As relações de trabalho tendem a entrar em uma onda de precarização e flexibilização no Brasil. O alerta é do presidente da Associação Latino-Americana de Juízes do Trabalho (ALJT), Grijalbo Coutinho, que também é juiz da 19.ª Vara do Trabalho de Brasília. Isso porque, mesmo que o presidente Luiz Inácio Lula da Silva (PT) vete a emenda três do projeto de lei da Super-Receita, que impede o auditor fiscal de autuar empresas que contratem profissionais de forma irregular, o governo federal sinaliza com um projeto para regulamentar a prestação de serviço de empresas de uma pessoa só. Com isso, os contratantes terão mais liberdade para empregar profissionais sem arcar com os encargos trabalhistas.
A emenda três foi proposta pelo Senado e atende ao pleito de centenas de empresas e sindicatos patronais. Foi uma forma de contrabalancear os poderes criados pela Super-Receita para os auditores fiscais. O projeto unifica as ações fiscalizadoras da Receita Federal e da Previdência, mas a emenda limita o trabalho dos auditores, que ficam impedidos de multar empresas e devem encaminhar à Justiça os fatos que considerarem irregulares. Entidades ligadas aos trabalhadores criticaram muito a emenda.
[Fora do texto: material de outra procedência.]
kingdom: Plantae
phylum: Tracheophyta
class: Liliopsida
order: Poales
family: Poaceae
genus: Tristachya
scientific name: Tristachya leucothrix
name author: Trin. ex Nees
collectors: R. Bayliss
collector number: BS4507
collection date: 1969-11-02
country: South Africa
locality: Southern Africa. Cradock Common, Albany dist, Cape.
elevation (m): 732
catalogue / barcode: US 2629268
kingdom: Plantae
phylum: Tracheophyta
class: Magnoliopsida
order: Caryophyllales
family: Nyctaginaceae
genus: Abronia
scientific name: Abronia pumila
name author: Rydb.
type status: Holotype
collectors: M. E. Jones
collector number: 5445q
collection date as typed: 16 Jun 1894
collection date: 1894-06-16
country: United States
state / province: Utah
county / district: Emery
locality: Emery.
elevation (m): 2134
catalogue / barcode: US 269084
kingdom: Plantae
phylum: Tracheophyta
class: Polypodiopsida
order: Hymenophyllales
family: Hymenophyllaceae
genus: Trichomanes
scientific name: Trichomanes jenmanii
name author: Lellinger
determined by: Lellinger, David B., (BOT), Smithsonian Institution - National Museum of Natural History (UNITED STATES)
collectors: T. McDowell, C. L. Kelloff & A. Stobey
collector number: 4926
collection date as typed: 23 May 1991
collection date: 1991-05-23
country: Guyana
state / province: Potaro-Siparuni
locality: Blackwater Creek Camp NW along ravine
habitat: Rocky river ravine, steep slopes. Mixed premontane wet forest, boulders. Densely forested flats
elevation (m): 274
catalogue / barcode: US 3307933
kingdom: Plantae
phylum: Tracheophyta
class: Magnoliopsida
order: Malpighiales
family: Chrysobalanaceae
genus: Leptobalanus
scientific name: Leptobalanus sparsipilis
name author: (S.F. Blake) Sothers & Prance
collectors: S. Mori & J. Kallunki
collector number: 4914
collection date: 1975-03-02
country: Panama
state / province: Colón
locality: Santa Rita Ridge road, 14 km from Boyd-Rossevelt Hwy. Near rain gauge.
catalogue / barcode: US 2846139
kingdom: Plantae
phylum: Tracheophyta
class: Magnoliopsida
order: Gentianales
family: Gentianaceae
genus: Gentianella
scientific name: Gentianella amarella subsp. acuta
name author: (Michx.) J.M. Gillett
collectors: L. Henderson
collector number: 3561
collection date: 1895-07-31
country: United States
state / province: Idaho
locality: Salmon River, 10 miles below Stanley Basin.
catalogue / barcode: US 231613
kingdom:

De acordo com o presidente da ALJT, uma das maiores irregularidades trabalhistas cometidas pelas empresas hoje é fazer contrato com uma empresa de uma pessoa só (trabalho "personalíssimo"), que emita nota fiscal, em vez de contratá-la com carteira assinada. A situação é irregular porque a prestação de serviço personalíssimo só pode ocorrer por um período determinado, sem necessidade de exclusividade ou de cumprir horário e nem de receber ordens. "O empregador fala que só contrata o profissional se ele abrir uma empresa, e claro que isso é feito, por medo do desemprego. Não há escolha, o trabalhador tem de se submeter a essa chantagem de emprego", afirma. Ao propor a regulamentação do trabalho personalíssimo, o governo federal indicou que elas devem arcar com aumento de impostos.
Gazeta do Povo Quais as críticas em relação à emenda três?Grijalbo Coutinho Além de ser inconstitucional, porque proíbe a atuação do Executivo na fiscalização, ela é perversa, porque as empresas poderão se aproveitar para cada vez mais diminuir o número de empregados com direitos trabalhistas.
Mas esses contratos não são feitos com a concordância do contratado?A emenda representa o conflito de interesse dos grandes grupos econômicos e dos trabalhadores, que é a descaracterização do contrato de trabalho. O empregador fala que só o contrata se ele abrir uma empresa, e claro que isso é feito, por medo do desemprego. Não há escolha, o trabalhador tem de se submeter a essa chantagem de emprego. Ele é rotulado como autônomo, mas na verdade atua como um funcionário de carteira assinada.
Integrantes do primeiro escalão do governo pedem o veto à emenda e, como contrapartida, sugerem uma medida provisória para regulamentar o trabalho personalíssimo. Quais seriam as conseqüências disso?Lamento que alguns setores do governo queiram discutir relações de trabalho por meio de medida provisória, que deveria se restringir a assuntos urgentes. É preciso discutir melhor e mais profundamente um assunto desse alcance. O governo deve criar alguns requisitos e amarras para que a situação fique dentro da lei e não ocorram mais fraudes, mas não deixa de ser uma forma de precarizar as relações de trabalho. Cria-se um clima propício para isso. Há nove anos, uma norma inserida na CLT [Consolidação das Leis do Trabalho] indicando que a prestação de serviço de cooperativas não sugere vínculo empregatício foi o suficiente para abrir a porteira para a criação de uma centena de cooperativas de trabalho fraudulentas.
Qual sua expectativa em relação à decisão que o presidente Lula deve tomar hoje?Fico feliz que o assunto esteja nas mãos do presidente Lula, que por sua origem trabalhadora deve vetar a emenda. Mas, se em um primeiro momento ele vai desagradar as empresas e os grandes grupos, é bem provável que no momento seguinte as beneficie com essa questão de regulamentação das pessoas jurídicas.